Errada, porque “casacão” mantém o valor de aumentativo e indica um casaco grande.
- B)O professor não aceitava palavrão em sala de aula.
Certa, porque “palavrão” perdeu o sentido de tamanho e passou a designar uma palavra obscena ou grosseira.
- C)O mendigo devorou um pratão de comida.
Errada, porque “pratão” continua indicando um prato grande, com valor aumentativo literal.
- D)Havia um cadeirão antigo no canto da sala.
Errada, porque “cadeirão” conserva o sentido de cadeira grande, sem mudança de significado.
- E)Um paredão separava os dois pátios de prisioneiros.
Errada, porque “paredão” ainda remete a uma parede grande ou muito extensa.
Gabarito: B
Em morfologia, o aumentativo nem sempre significa apenas “algo grande”. Às vezes, a palavra ganha vida própria e passa a nomear outra realidade, como acontece com alguns termos lexicalizados.

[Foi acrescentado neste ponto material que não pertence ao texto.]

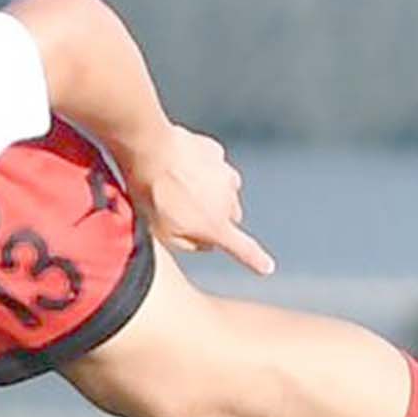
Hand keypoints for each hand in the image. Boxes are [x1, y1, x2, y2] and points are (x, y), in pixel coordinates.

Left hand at [120, 126, 273, 275]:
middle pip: (229, 216)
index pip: (242, 248)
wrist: (150, 150)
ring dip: (209, 192)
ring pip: (223, 190)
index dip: (255, 259)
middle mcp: (228, 200)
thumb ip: (187, 244)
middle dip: (214, 218)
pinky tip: (178, 167)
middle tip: (183, 212)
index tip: (267, 267)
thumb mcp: (161, 233)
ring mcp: (224, 174)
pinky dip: (200, 169)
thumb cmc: (152, 195)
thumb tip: (205, 244)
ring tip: (178, 187)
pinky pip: (212, 166)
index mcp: (215, 225)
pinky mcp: (216, 153)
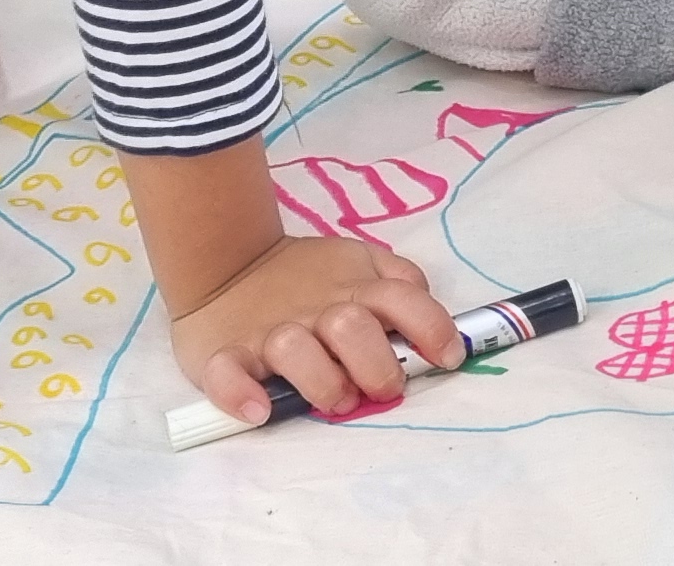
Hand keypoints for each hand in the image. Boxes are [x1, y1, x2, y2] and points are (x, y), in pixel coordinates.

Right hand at [169, 234, 464, 423]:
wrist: (228, 264)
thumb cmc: (306, 277)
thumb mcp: (358, 264)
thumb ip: (396, 281)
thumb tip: (427, 309)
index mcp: (354, 288)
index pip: (402, 299)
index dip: (432, 329)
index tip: (447, 358)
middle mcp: (316, 310)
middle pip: (352, 328)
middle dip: (376, 365)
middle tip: (382, 389)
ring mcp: (270, 332)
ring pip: (295, 350)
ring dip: (321, 381)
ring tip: (333, 401)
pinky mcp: (227, 354)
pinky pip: (226, 375)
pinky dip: (240, 394)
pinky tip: (259, 409)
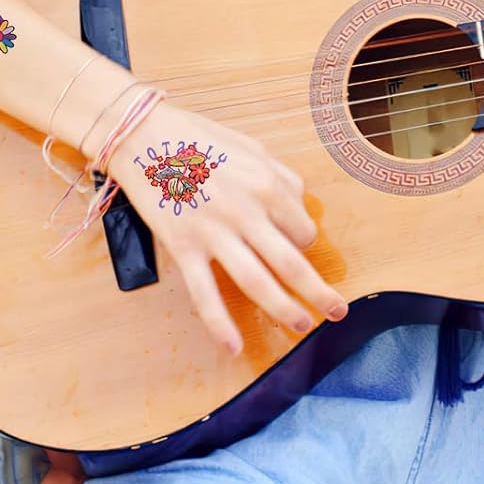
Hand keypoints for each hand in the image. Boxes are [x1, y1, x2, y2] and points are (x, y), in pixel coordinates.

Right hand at [109, 101, 347, 353]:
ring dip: (283, 309)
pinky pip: (205, 294)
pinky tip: (233, 347)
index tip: (296, 248)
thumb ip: (282, 178)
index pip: (303, 230)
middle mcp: (247, 211)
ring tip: (301, 327)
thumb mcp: (253, 148)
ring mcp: (215, 232)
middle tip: (337, 312)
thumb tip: (300, 207)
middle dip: (319, 292)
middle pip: (292, 263)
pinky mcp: (183, 246)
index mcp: (268, 184)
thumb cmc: (201, 139)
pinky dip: (220, 324)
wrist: (146, 136)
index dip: (305, 243)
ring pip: (258, 283)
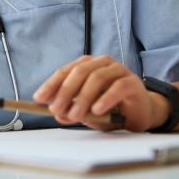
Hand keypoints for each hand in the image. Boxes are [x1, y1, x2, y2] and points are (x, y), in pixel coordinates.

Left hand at [33, 55, 170, 131]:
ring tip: (75, 115)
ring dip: (83, 98)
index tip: (39, 98)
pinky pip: (117, 87)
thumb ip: (73, 110)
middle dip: (65, 91)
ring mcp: (118, 70)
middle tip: (55, 109)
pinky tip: (97, 110)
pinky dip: (105, 98)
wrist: (140, 113)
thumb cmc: (110, 109)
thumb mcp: (87, 112)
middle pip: (79, 71)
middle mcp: (102, 63)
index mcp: (87, 65)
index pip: (65, 71)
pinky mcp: (133, 82)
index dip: (51, 84)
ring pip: (97, 78)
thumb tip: (57, 114)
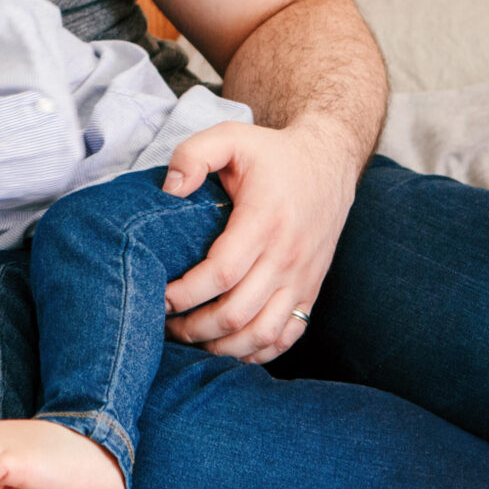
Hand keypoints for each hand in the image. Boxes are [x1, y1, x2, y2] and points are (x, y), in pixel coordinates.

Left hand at [159, 119, 355, 362]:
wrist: (329, 161)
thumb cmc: (273, 153)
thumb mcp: (231, 137)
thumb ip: (193, 155)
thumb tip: (168, 190)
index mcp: (263, 222)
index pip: (220, 274)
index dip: (184, 294)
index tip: (159, 297)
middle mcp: (287, 256)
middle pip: (236, 312)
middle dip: (194, 327)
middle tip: (166, 324)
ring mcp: (303, 278)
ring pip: (261, 334)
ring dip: (222, 346)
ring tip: (192, 340)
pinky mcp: (312, 290)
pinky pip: (287, 336)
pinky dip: (257, 351)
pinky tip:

Nesse caso, o sufixo aumentativo perde o sentido original e a palavra entra no vocabulário com significado específico. É exatamente o que ocorre em “palavrão”. Aqui, não se trata simplesmente de uma “palavra grande”, mas de um termo que designa um palavrão, isto é, uma palavra grosseira, obscena ou ofensiva. O aumentativo ficou só na forma; o sentido já foi para outro caminho. Nas demais alternativas, o valor aumentativo continua literal: casacão, pratão, cadeirão e paredão indicam, respectivamente, um casaco grande, um prato grande, uma cadeira grande e uma parede grande. Ou seja, o tamanho continua mandando na festa. Por isso, o gabarito é a letra B. Em provas da FGV, é comum essa cobrança de distinção entre aumentativo com valor real e aumentativo lexicalizado, quando a palavra já virou um item do léxico com significado próprio.